Students are taught how to monitor the composition and coherence of their message and to clarify, expand or extend their message as needed in the instructional writing component.
Vocabulary and language syntax is enhanced in both writing components in Successful Start.
The expectation for writing complexity increases as students are involved in message writing over time. Writing volume, varied syntax and vocabulary are all given attention within instructional writing and the re-creative components.
E – Speaking and Listening
Within each Successful Start lesson component students have the opportunity to speak and to listen. Conversations take place between students and between a student and the teacher, who is an expert user of language. Lessons provide a social context for learning which strengthens the students’ capacity for speaking and listening around a shared task.
Both teachers and students engage daily in conversations about books and/or written messages. Students are invited to ask questions about the meaning of texts and messages and to clarity details or confusion as needed. Comprehension is enhanced through dialogue about texts.
F – Language
When students are conversing with the teacher in small group instruction, the teacher supports a student’s command of standard grammar usage.
During the instructional writing component, attention is given to capitalization, punctuation and spelling.
In instructional reading, the teacher fosters learners’ use of a strategic activity to solve unknown and multiple-meaning words through context and word analysis.
In instructional reading and word work, students and teachers explore word relationships and connections as well as nuances in word meanings.

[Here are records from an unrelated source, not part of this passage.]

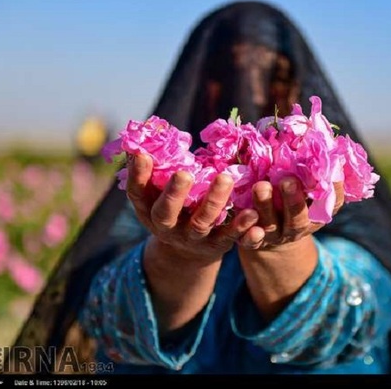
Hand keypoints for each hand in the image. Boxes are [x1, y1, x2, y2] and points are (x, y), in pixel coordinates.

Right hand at [126, 154, 259, 262]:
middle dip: (174, 193)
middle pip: (166, 212)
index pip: (137, 192)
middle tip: (183, 173)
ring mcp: (191, 238)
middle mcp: (167, 226)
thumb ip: (154, 169)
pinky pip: (229, 237)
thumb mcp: (156, 194)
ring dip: (213, 201)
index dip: (138, 175)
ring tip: (225, 178)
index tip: (143, 155)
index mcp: (148, 209)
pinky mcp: (216, 245)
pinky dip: (241, 226)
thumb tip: (142, 138)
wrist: (187, 252)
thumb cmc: (172, 208)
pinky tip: (253, 212)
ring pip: (201, 222)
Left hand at [240, 176, 344, 250]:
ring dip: (265, 206)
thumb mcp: (305, 189)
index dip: (334, 189)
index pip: (332, 204)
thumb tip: (319, 133)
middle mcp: (298, 228)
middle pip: (298, 218)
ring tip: (260, 186)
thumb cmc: (290, 200)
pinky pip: (250, 241)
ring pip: (270, 224)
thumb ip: (310, 170)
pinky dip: (248, 232)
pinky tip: (242, 214)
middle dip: (293, 200)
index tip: (331, 170)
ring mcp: (276, 236)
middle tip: (288, 180)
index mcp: (317, 215)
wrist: (270, 234)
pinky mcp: (254, 243)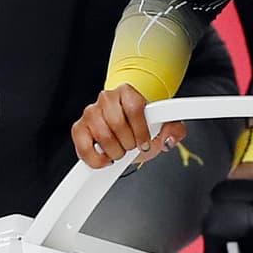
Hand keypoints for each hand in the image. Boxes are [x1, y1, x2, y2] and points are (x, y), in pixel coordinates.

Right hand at [71, 84, 186, 168]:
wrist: (125, 127)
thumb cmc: (140, 127)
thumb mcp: (161, 127)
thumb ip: (174, 130)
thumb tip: (170, 137)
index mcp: (127, 93)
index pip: (134, 109)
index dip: (141, 131)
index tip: (145, 143)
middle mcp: (107, 98)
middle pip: (118, 124)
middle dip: (129, 143)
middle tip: (132, 147)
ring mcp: (91, 112)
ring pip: (102, 136)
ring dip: (115, 151)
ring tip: (120, 151)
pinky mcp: (79, 128)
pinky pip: (84, 147)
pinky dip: (96, 159)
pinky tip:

In conversation within the various Successful Start components, students have the opportunity to use new words and phrases from previously read and written texts.
Outcomes of Successful Start
- Increases the number of children achieving at expected levels.
- Reduces the number of children requiring intensive intervention or remediation in first grade.
- Together with Reading Recovery and other systems of early intervention at a particular school, 90% of the children with opportunities to be engaged in the various interventions will read at appropriate levels provided that the child has attended the school and has received instruction by a Successful Start teacher on a consistent basis.